Travis Maddox, lean, cut, and covered in tattoos, is exactly what Abby needs—and wants—to avoid. He spends his nights winning money in a floating fight ring, and his days as the ultimate college campus charmer. Intrigued by Abby’s resistance to his appeal, Travis tricks her into his daily life with a simple bet. If he loses, he must remain abstinent for a month. If Abby loses, she must live in Travis’s apartment for the same amount of time. Either way, Travis has no idea that he has met his match.
If I could, I would’ve given this a rating of 1.5, but, even then, I’d still wonder if that’s too generous.
I can certainly understand the appeal. There’s the whole man-slut bad boy who is finally reformed by the good girl with bad past. That, however, doesn’t detract from some aspects of the book that seem inherently wrong.
Travis is made to portray that super strong, super smart playboy. His relationship with Abby just brings out the abuser/ stalker in him. There’s nothing that can make his insane jealousy okay. Lurking beneath the surface is the fact that one day it won’t just be the other guys getting hit, but Abby herself.
Abby isn’t exactly little-miss-innocent either. She’s an irrational teenager who knows the inherent wrongness of her relationship, but goes back to him anyway.

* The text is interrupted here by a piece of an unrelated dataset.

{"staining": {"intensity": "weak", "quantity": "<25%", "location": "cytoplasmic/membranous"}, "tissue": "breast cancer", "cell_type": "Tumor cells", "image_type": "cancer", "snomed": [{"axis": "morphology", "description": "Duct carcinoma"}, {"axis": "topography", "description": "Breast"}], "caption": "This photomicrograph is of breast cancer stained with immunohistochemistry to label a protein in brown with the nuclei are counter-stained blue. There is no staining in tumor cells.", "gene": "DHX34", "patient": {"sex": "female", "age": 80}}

Ms. McGuire knows the relationship isn’t healthy. There are plenty of refenences made by other characters in addition to Abby.
Yet, that isn’t enough to make this unhealthy relationship end.
The characters in the story all felt so contrived and one dimensional. They’re thrown in to fit what the author wants to see play out between Abby and Travis. But they aren’t made to feel like real people.
This isn’t a book I can recommend in good conscience. If you’re looking for a bad boy reformation romance, read Midnight Bayou by Nora Roberts. Classic.